For at least the second time this year, employees at the Amazon fulfillment center in Shakopee have staged a walkout over working conditions.
The protest happened Thursday night, reportedly after the firing of a fellow worker.
According to WorkDay Minnesota, the company says the employee, identified as Farhiyo Warsame — who had previously "raised concerns" over lack of safety precautions at the facility — was fired because they had "violated their 'time off task' rules."
The website notes that workers at the Shakopee facility and others around the country "have voiced growing fears that Amazon is using its 'time off task' policies to target and retaliate against workers for raising safety concerns."
WorkDay Minnesota also claims the company issues "warnings" to workers for "time off task" even for activities such as washing their hands or sanitizing their workstations.
As Vice reports, more than 35 workers protested in the warehouse parking lot that night, chanting "Bring Farhiyo back," with the demand that the company reinstate her and "stop retaliating against us for fighting for our lives."
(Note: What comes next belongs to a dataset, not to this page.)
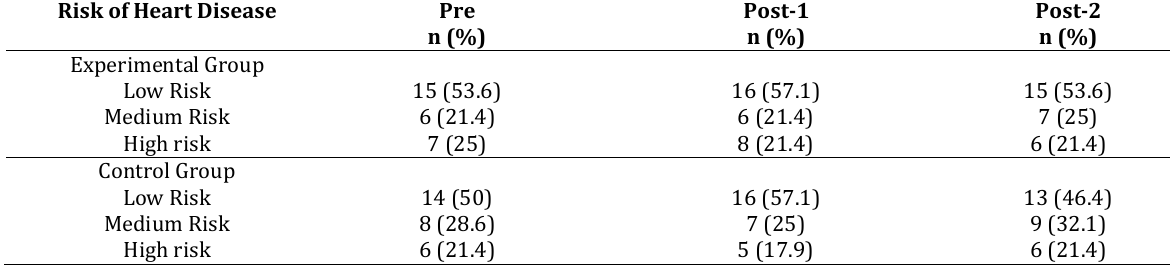
Table 8. The result of Friedman's test analysis score of the risk of heart disease in the experimental group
The firing and subsequent walkout comes less than six months after a similar incident at the same Shakopee facility, when protesters said Faiza Osman was terminated for staying at home with her two children during the COVID-19 outbreak.
That time, some 50 workers walked off the job in protest.
However, Amazon denied that firing, but organizers at the time said another worker was let go for allegedly "not following social distancing guidelines"; that same worker, Bashir Mohamed, later appeared on CNN and claimed he was fired as a warning for having organized for better working conditions and distributing leaflets.
The controversy came amid other complaints by Amazon workers across the country, with The Verge reporting that the company allegedly fired six workers who called for better safety precautions during the pandemic.
BringMeTheNews has reached out to Amazon for comment.
The walkout came the same day the company announced that nearly 20,000 employees had tested positive for COVID-19. In June, 187 of Amazon's Minnesota workers were revealed to have tested positive for the virus, with most occurring at the Shakopee facility.